Ce vendredi 29 septembre 2006, à 19 h 30, la lumière dorée de la tour Eiffel ressort intensément sur le ciel chargé d’un orageux soir d’automne. De l’autre côté du pont d’Iéna, une demi-dizaine de fourgonnettes et un grand car de police stationnent au bout du bassin qui sépare la place de Varsovie du palais de Chaillot (16e arrondissement). C’est là que le Collectif des déboulonneurs a donné rendez-vous aux victimes de l’affichage publicitaire, pour sa neuvième action de désobéissance civile non-violente depuis novembre 2005. Un rendez-vous public annoncé, depuis quelques semaines, sur la Toile et, quelques jours plus tôt, sur France-Info (le 24), LCI (le 27), Ici et maintenant (le 28)…

Il devrait y avoir foule. Hélas, sur les 500 Parisiens qui se disent « agressés par la publicité » (« Y en a marre, il faudrait vraiment faire quelque chose ! »), 150 sont à cette heure précise chez le dentiste pour une subite rage de dent, 150 autres enterrent leur grand-mère, et 150, enfin, déterrent leur dentiste : si bien qu’une cinquantaine seulement ont pu se rendre au rendez-vous. Parmi eux, deux élus parisiens : un adjoint au maire du 13e arrondissement (Jean-François Pellissier, Alternatifs) et le délégué au tourisme du 11e arrondissement (Jean-Christophe Mikhaïloff, Parti radical de gauche). Une quinzaine de journalistes (AFP, France-Inter, Le Parisien, Max, Zaléa TV…) et de photographes sont également présents. Négociations prolongées avec la police, dont certains éléments s’avèrent plus que compréhensifs à l’égard des Déboulonneurs…

Du haut d’un tabouret, sur fond de tour Eiffel resplendissante, trois courtes prises de parole, à l’aide d’un porte-voix, le temps d’accueillir les participants, de rappeler le sens de l’action et d’évoquer l’actualité judiciaire victorieuse du collectif, après le jugement de début juillet, à Montpellier, lequel a suscité l’ire d’un des patrons de l’agence Publicis (Christophe Lambert) : ses propos rageurs (« Ce n’est pas une sanction, c’est un encouragement !… »), parus dans un quotidien régional (Le Midi-Libre, 5 juillet), sont livrés en pâture à l’assistance.

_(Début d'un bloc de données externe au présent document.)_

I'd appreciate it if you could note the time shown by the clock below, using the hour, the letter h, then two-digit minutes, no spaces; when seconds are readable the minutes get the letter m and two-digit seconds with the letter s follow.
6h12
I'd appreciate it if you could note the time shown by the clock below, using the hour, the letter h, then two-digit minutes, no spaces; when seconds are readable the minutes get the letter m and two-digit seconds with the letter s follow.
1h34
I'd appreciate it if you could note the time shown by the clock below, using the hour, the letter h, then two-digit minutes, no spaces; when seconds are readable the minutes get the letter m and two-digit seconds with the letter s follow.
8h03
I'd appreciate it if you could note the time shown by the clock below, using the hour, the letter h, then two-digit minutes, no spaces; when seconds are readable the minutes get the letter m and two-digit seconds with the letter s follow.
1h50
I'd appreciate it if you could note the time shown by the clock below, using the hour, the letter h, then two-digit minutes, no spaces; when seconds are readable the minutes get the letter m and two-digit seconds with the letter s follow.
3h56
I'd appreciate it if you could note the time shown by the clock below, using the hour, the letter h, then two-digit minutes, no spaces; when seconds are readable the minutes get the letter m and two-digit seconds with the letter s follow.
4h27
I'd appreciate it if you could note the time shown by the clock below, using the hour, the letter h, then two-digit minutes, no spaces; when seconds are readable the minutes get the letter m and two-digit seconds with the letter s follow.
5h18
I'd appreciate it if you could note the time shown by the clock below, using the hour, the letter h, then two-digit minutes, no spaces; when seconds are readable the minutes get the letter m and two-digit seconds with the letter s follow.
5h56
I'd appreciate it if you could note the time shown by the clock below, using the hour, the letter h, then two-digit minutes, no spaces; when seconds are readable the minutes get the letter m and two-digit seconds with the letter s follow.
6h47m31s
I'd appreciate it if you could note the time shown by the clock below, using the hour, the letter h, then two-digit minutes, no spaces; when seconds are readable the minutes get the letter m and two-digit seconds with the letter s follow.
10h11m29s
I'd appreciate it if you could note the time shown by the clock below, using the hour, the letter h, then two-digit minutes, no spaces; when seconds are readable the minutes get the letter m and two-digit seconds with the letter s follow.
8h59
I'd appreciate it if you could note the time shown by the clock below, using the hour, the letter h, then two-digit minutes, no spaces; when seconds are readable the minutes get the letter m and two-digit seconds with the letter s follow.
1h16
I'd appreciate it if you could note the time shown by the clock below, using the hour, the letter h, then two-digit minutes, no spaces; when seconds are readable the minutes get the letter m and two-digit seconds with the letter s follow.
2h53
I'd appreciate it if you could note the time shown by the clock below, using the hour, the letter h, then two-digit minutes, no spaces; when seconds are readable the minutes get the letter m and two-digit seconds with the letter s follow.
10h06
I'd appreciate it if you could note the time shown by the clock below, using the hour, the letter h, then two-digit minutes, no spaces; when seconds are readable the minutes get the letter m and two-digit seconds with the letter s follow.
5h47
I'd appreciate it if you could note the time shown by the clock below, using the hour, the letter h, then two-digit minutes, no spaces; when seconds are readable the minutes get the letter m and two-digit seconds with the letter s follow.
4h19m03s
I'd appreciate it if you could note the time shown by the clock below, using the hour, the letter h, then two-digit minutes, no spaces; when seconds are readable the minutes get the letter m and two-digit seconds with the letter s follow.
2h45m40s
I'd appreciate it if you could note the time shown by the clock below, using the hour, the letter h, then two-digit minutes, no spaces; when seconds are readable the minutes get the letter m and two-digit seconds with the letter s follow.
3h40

Mais l’action proprement dite, un barbouillage rituel, doit se dérouler ailleurs. Tandis que, vers 20 heures, manifestants et journalistes gravissent les marches du palais de Chaillot et traversent l’esplanade des Droits de l’Homme, les véhicules de police contournent l’édifice pour rejoindre, place du Trocadéro, le reste des forces dépêchées sur place : une véritable armada sans doute prévue pour contenir les 500 publiphobes parisiens.

Photo H. Leglise-Bataille

À l’angle de la place et de l’avenue Georges Mandel se trouvent quatre panneaux publicitaires déroulants de l’afficheur Avenir (groupe JCDecaux). La poésie nocturne de ce morceau du Paris bourgeois, agrémenté de marronniers, est pulvérisée par la lumière des affiches aussi agressives que banales. Des escabeaux et le tabouret sont installés devant les panneaux. Vers 20 h 15, sept barbouilleurs se lancent, armés de perches et de bombes de peinture, à l’assaut des odieuses façades vitrées ; au même instant, le maire adjoint du 13e est invité à prendre la parole dans le porte-voix. En deux ou trois minutes s’étale sur les panneaux lisses et aseptisés le discours antipublicitaire : « Pollution visuelle », « Pub = violence », « Camisole mentale », « Matraquage publicitaire », « Non à la pub ». Mais aussi « 50 x 70 », allusion à la revendication principale du collectif : la réduction du format des affiches publicitaires à 50 x 70 cm.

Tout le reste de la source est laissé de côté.